Much of the beauty of angelfish is credited to their spectacular finnage. Arguably though, part of the hobby's fascination with angels also lies in their impressive and varied array of patterns and colors. Iridescent blues and greens of halfblack blushing contrast with intense reddish-orange hues of koi. Some colors are due to pigmentation, while others are due to interactions of light with the structures and compounds of the skin and scales. Nevertheless, the combined effects are truly striking.
A pattern found on some angel strains consists of a series of dark, vertical stripes, characteristic of wild-type angelfish. Silvers and zebras are examples of strains displaying these bars. An interesting observation regarding this pattern is its ability to vary in intensity.
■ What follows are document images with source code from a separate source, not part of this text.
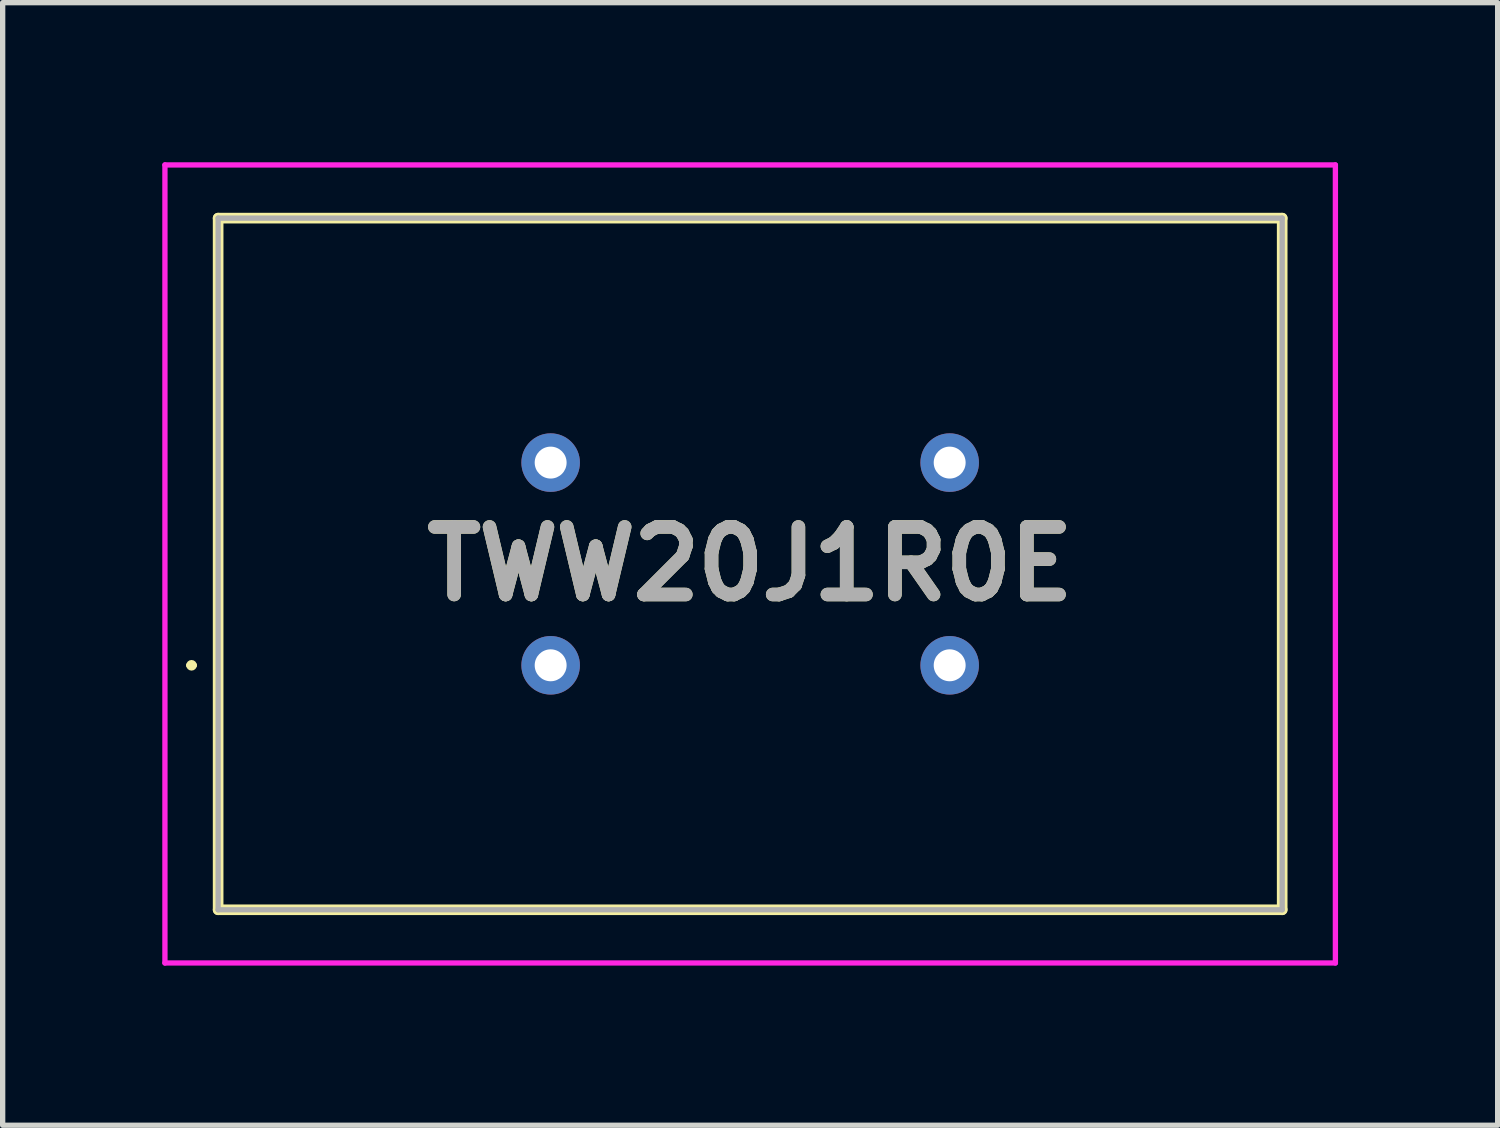
<source format=kicad_pcb>
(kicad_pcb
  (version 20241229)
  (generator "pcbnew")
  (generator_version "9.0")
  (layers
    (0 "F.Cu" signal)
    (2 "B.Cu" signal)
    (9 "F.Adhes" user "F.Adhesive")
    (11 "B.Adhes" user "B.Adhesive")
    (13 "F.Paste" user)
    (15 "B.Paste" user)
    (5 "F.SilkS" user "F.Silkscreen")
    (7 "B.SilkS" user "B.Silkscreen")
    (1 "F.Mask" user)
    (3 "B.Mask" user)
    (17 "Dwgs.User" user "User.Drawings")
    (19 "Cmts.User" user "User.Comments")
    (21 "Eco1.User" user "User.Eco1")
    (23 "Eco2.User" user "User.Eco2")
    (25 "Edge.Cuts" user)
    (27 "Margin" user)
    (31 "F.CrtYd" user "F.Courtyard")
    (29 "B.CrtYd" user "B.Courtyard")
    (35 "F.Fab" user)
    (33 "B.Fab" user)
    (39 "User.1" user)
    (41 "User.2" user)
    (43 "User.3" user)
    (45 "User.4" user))
  (footprint "TWW20J1R0E"
    (layer "F.Cu")
    (at 7.3 9.455)
    (property "Reference" "TWW20J1R0E" (at 3.75 -1.905 0) (layer "F.SilkS") (effects (font (size 1.27 1.27) (thickness 0.254))))
    (attr through_hole)
    (fp_line (start -6.8 0) (end -6.8 0) (stroke (width 0.1) (type solid)) (layer "F.SilkS"))
    (fp_line (start -6.7 0) (end -6.7 0) (stroke (width 0.1) (type solid)) (layer "F.SilkS"))
    (fp_line (start -6.25 -8.405) (end 13.75 -8.405) (stroke (width 0.2) (type solid)) (layer "F.SilkS"))
    (fp_line (start -6.25 4.595) (end -6.25 -8.405) (stroke (width 0.2) (type solid)) (layer "F.SilkS"))
    (fp_line (start 13.75 -8.405) (end 13.75 4.595) (stroke (width 0.2) (type solid)) (layer "F.SilkS"))
    (fp_line (start 13.75 4.595) (end -6.25 4.595) (stroke (width 0.2) (type solid)) (layer "F.SilkS"))
    (fp_arc (start -6.8 0) (mid -6.75 -0.05) (end -6.7 0) (stroke (width 0.1) (type solid)) (layer "F.SilkS"))
    (fp_arc (start -6.7 0) (mid -6.75 0.05) (end -6.8 0) (stroke (width 0.1) (type solid)) (layer "F.SilkS"))
    (fp_line (start -7.25 -9.405) (end 14.75 -9.405) (stroke (width 0.1) (type solid)) (layer "F.CrtYd"))
    (fp_line (start -7.25 5.595) (end -7.25 -9.405) (stroke (width 0.1) (type solid)) (layer "F.CrtYd"))
    (fp_line (start 14.75 -9.405) (end 14.75 5.595) (stroke (width 0.1) (type solid)) (layer "F.CrtYd"))
    (fp_line (start 14.75 5.595) (end -7.25 5.595) (stroke (width 0.1) (type solid)) (layer "F.CrtYd"))
    (fp_line (start -6.25 -8.405) (end 13.75 -8.405) (stroke (width 0.1) (type solid)) (layer "F.Fab"))
    (fp_line (start -6.25 4.595) (end -6.25 -8.405) (stroke (width 0.1) (type solid)) (layer "F.Fab"))
    (fp_line (start 13.75 -8.405) (end 13.75 4.595) (stroke (width 0.1) (type solid)) (layer "F.Fab"))
    (fp_line (start 13.75 4.595) (end -6.25 4.595) (stroke (width 0.1) (type solid)) (layer "F.Fab"))
    (fp_text user "${REFERENCE}" (at 3.75 -1.905 0) (layer "F.Fab") (effects (font (size 1.27 1.27) (thickness 0.254))))
    (pad "1" thru_hole circle (at 0 0) (size 1.1 1.1) (drill 0.6) (layers "*.Cu" "*.Mask"))
    (pad "2" thru_hole circle (at 7.5 0) (size 1.1 1.1) (drill 0.6) (layers "*.Cu" "*.Mask"))
    (pad "3" thru_hole circle (at 7.5 -3.81) (size 1.1 1.1) (drill 0.6) (layers "*.Cu" "*.Mask"))
    (pad "4" thru_hole circle (at 0 -3.81) (size 1.1 1.1) (drill 0.6) (layers "*.Cu" "*.Mask")))
  (gr_rect
    (start -3 -3)
    (end 25.1 18.1)
    (stroke (width 0.1) (type default))
    (fill no)
    (layer "Edge.Cuts")))
</source>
Keepers of these strains will notice that there are times when the stripes are dark and distinct and times when they seem to fade away completely - an often almost instantaneous occurrence, sometimes taking place in a matter of a second or two.
Fading in and out of the pattern is possible due to the subcellular physiology of angelfish integumentary cells. The skin of fish contains two layers: a layer deep to the scales called the dermis and a layer superficial to the scales known as the epidermis. The dermis is the site of scale development and is where pigment-containing skin cells called chromatophores and light-reflective purine-containing cells called iridophores are found. Iridophores often contain guanine and produce iridescence on fish. Combinations of different types of chromatophores and iridophores contribute to the appearance of different colors. One of the most common types of pigment-containing cells is the melanophore. Melanophores contain blackish/brown pigments called melanins stored in organelles called melanosomes. The melanins are responsible for the dark color of the wild-type pattern. It is specifically movement of the melanosomes throughout each pigment cell which is responsible for the stripes' ability to disappear.
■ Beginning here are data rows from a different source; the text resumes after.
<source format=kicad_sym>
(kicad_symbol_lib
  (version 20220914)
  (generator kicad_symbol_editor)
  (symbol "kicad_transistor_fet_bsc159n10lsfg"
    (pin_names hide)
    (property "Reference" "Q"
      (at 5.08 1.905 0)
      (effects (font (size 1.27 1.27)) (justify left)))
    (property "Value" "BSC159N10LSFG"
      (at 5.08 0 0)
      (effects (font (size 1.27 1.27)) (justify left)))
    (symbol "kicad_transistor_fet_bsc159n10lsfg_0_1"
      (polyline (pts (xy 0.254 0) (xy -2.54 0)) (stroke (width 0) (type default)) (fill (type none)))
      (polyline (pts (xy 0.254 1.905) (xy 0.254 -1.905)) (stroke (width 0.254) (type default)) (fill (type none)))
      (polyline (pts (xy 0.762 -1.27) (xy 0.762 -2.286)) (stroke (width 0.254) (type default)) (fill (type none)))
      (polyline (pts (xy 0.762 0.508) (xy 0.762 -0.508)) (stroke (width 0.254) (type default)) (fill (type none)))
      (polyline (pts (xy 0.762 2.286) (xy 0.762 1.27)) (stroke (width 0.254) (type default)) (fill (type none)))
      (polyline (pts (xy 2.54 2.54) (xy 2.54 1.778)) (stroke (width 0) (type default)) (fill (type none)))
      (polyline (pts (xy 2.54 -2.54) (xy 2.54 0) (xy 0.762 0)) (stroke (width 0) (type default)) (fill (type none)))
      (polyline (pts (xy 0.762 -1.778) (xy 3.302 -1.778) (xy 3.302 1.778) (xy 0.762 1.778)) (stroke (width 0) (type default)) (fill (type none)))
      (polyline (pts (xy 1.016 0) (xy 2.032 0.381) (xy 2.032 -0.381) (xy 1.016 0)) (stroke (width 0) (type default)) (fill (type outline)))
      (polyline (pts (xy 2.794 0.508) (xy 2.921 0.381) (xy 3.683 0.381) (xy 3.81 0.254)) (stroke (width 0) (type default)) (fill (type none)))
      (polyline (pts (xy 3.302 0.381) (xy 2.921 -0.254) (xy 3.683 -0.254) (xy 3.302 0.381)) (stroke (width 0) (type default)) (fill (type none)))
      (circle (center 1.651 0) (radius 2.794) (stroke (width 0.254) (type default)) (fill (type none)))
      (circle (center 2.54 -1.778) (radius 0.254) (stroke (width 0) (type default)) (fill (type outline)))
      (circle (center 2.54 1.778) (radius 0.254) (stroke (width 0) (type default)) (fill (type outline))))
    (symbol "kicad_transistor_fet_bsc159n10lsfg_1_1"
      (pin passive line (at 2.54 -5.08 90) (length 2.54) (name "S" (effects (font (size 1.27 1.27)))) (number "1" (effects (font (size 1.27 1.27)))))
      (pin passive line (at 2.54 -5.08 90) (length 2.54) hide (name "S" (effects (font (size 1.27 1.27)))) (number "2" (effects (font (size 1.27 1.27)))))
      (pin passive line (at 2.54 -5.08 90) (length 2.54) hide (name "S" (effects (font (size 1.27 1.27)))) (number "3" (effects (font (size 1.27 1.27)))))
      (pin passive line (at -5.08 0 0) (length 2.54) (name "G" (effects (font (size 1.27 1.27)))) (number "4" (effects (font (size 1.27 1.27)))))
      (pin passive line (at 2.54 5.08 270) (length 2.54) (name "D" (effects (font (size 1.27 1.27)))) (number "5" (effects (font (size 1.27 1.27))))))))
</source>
Adjustments to the pattern intensity occur due to changes in the fish's stress level. A calm fish displays dark, distinct stripes. However, exposing the same fish to a bright light, or causing stress in another way, triggers the stripes to fade to near-invisibility. This response is under the control of the sympathetic nervous system which is a division of the autonomic nervous system. In calm fish, the melanosomes are well distributed throughout the melanophores, causing the cells to appear dark - contributing to the visibility of the stripes. Activation of sympathetic nerves of stressed fish causes the melanosomes to move via microtubules to the center of the cell. Their aggregation reduces the visibility of the pigment and the intensity of the stripes decreases. The cells themselves do not change in either size or shape - it is the rearrangement of pigment-containing melanosomes within the cells which results in decreased perceptibility of the pattern.
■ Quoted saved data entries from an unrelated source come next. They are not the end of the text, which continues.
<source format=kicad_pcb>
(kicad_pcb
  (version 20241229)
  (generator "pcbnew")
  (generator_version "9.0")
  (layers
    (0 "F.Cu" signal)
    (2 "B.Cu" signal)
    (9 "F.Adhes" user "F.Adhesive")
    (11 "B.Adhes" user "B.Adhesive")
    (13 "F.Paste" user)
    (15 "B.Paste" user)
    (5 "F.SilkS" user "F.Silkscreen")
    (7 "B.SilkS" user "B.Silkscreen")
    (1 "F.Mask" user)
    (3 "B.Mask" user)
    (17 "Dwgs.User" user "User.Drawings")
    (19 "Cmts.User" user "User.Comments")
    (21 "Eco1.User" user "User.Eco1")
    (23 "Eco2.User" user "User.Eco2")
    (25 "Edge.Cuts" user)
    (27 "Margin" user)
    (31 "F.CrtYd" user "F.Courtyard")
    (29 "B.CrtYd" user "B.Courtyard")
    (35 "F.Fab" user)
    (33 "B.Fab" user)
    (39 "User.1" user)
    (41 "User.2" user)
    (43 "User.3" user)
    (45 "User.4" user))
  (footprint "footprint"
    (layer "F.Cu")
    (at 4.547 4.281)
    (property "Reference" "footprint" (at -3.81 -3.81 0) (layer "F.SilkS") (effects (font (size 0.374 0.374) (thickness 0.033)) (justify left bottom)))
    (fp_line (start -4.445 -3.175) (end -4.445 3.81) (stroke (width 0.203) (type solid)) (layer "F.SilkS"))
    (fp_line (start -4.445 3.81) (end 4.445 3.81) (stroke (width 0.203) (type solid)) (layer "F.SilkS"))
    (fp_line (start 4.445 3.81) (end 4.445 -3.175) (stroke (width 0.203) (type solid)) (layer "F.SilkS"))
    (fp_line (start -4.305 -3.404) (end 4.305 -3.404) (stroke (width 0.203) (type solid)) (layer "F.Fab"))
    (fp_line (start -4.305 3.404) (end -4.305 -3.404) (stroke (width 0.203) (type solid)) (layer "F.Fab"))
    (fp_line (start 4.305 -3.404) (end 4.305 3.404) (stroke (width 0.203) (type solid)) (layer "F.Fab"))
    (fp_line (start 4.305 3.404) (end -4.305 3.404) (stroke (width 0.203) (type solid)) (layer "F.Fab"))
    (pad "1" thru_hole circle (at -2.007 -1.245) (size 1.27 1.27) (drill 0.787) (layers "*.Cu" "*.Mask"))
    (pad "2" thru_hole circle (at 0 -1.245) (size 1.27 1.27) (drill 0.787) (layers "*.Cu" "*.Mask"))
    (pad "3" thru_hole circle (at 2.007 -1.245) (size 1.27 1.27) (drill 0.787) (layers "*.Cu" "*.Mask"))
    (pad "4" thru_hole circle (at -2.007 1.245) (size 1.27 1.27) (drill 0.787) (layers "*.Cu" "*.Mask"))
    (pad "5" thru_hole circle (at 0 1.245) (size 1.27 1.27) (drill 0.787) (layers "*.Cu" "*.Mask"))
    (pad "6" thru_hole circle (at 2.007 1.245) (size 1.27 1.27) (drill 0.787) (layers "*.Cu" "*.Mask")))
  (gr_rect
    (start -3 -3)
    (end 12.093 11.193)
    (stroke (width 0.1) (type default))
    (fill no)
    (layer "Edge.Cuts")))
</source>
Temporary changes in pattern intensity are a normal occurrence with most angelfish. However, prolonged weakness in pattern intensity may signal an unhappy or unhealthy fish. Fish which are uncomfortable in their environment or are fighting disease will appear faded. If left in this stressed state long enough, the faded pattern can become permanent.
Tanks with dark bottoms, non-intense light sources, plants, and decorations will allow the fish to feel hidden and secure - reducing their stress. Quality food, water maintenance, and proper use of medications will promote health, and in turn enhance pattern intensity. Therefore, the pattern of fish can be used as a tool to improve upon one's husbandry practices.